Eymet
"I ordered a coffee in French in Eymet and the waiter answered in English before I'd finished the sentence."
A perfect thirteenth-century bastide with an arcaded square that could star in any postcard, except half the accents you hear on market day are English.
Eymet is a bastide, one of the planned medieval new towns that English and French lords scattered across this part of southwest France in the thirteenth century, built on a strict grid with a central arcaded square designed for markets and defense in equal measure.
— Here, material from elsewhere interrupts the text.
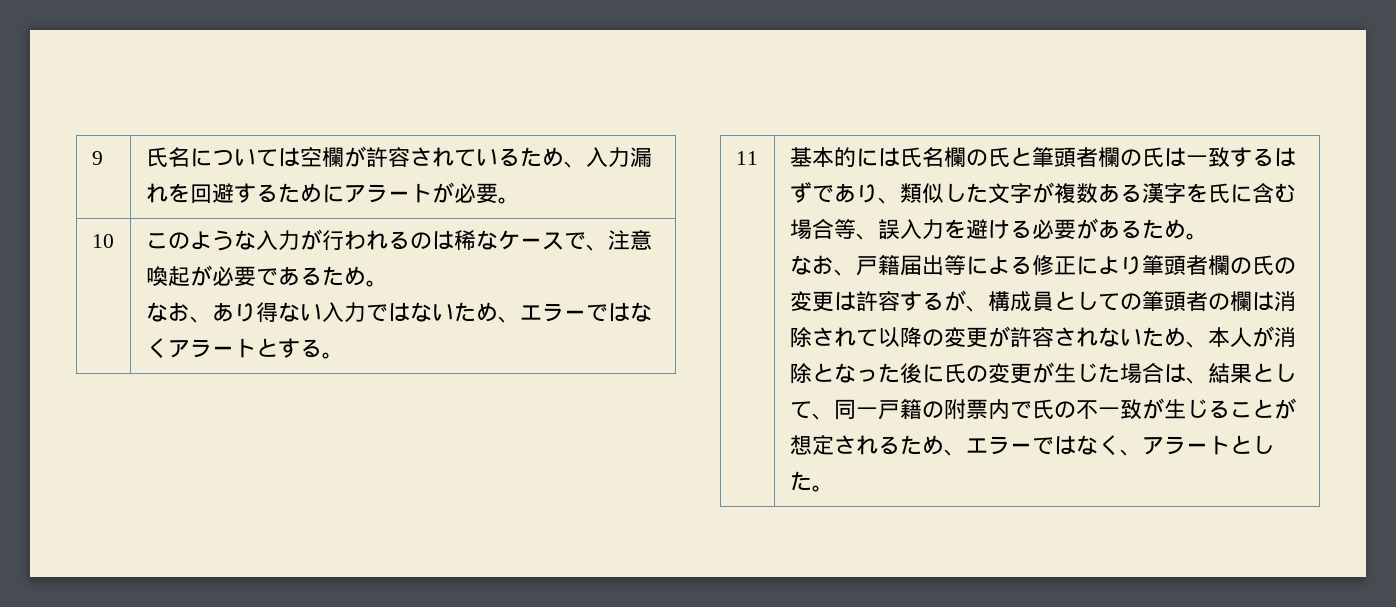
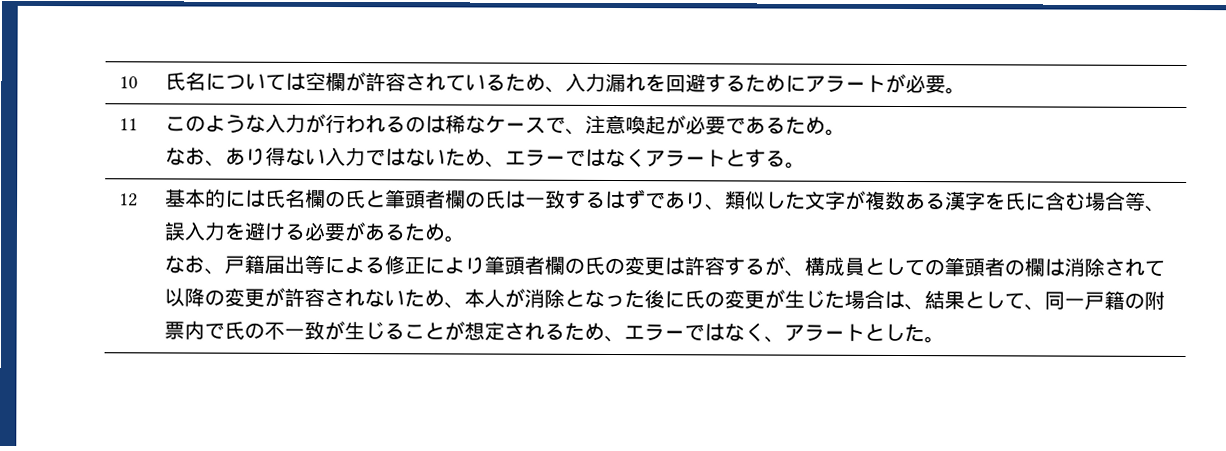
[91,151,103,165] 9 -> [118,76,138,89] 10
[91,234,114,248] 10 -> [118,118,138,131] 11
[735,151,758,165] 11 -> [118,193,138,207] 12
Founded in 1270 by Alphonse de Poitiers, brother of Louis IX, it changed hands between English and French control multiple times during the Hundred Years’ War, which makes what’s happened to Eymet over the last three decades feel almost like historical rhyme rather than coincidence.
The town the English came back to
Somewhere in the 1980s and 90s, British buyers started arriving in Eymet in numbers large enough to genuinely reshape the town — by some estimates, a meaningful share of the surrounding commune’s population is now British, drawn by cheap stone houses, the climate, and a version of rural France that felt reachable and affordable in a way southern England no longer was. There’s an English-language library, a “Franglais” social club that meets regularly, an English butcher’s counter inside the local shop, and at least two pubs that would not look out of place in Devon. I’ll admit I found this slightly disorienting the first time we visited — I’d come looking for a quiet Périgord bastide and instead spent twenty minutes in a queue overhearing a very animated conversation about Brexit paperwork in unmistakably Yorkshire English.
But it works, in its way, and it hasn’t hollowed out the town’s French core the way I half expected. The Thursday market still fills the central square with the same producers you’d find in any Dordogne bastide — a cheese stall, a woman selling honey and walnut oil, a rotisserie van with chickens turning since dawn — and the two communities seem to have settled into something genuinely mixed rather than parallel. Lia, who grew up bilingual and slides between languages without thinking about it, loved being able to eavesdrop on both conversations at once.

Under the arcades
The square itself is the reason to come, English accents or not. It’s one of the most complete bastide centers still standing in the region, with covered stone arcades on all four sides sheltering shopfronts that have presumably done exactly this job for seven hundred years. A squat, much-altered château sits at one corner — parts of it now house the town hall — and a scatter of narrow lanes lead off the square toward a small riverside park along the Dropt, where we sat with sandwiches from the market and watched a fairly serious game of pétanque unfold between what looked like three generations of the same family.
We climbed the church tower for a view over the grid of red rooftops, which from above makes the bastide’s planned geometry completely obvious in a way it doesn’t feel like at street level, where the centuries have softened all the straight lines.

When to go: Thursday, for the market, in late spring before the summer heat sets in — the arcades give good shade but the square itself gets fully exposed by midday in July and August.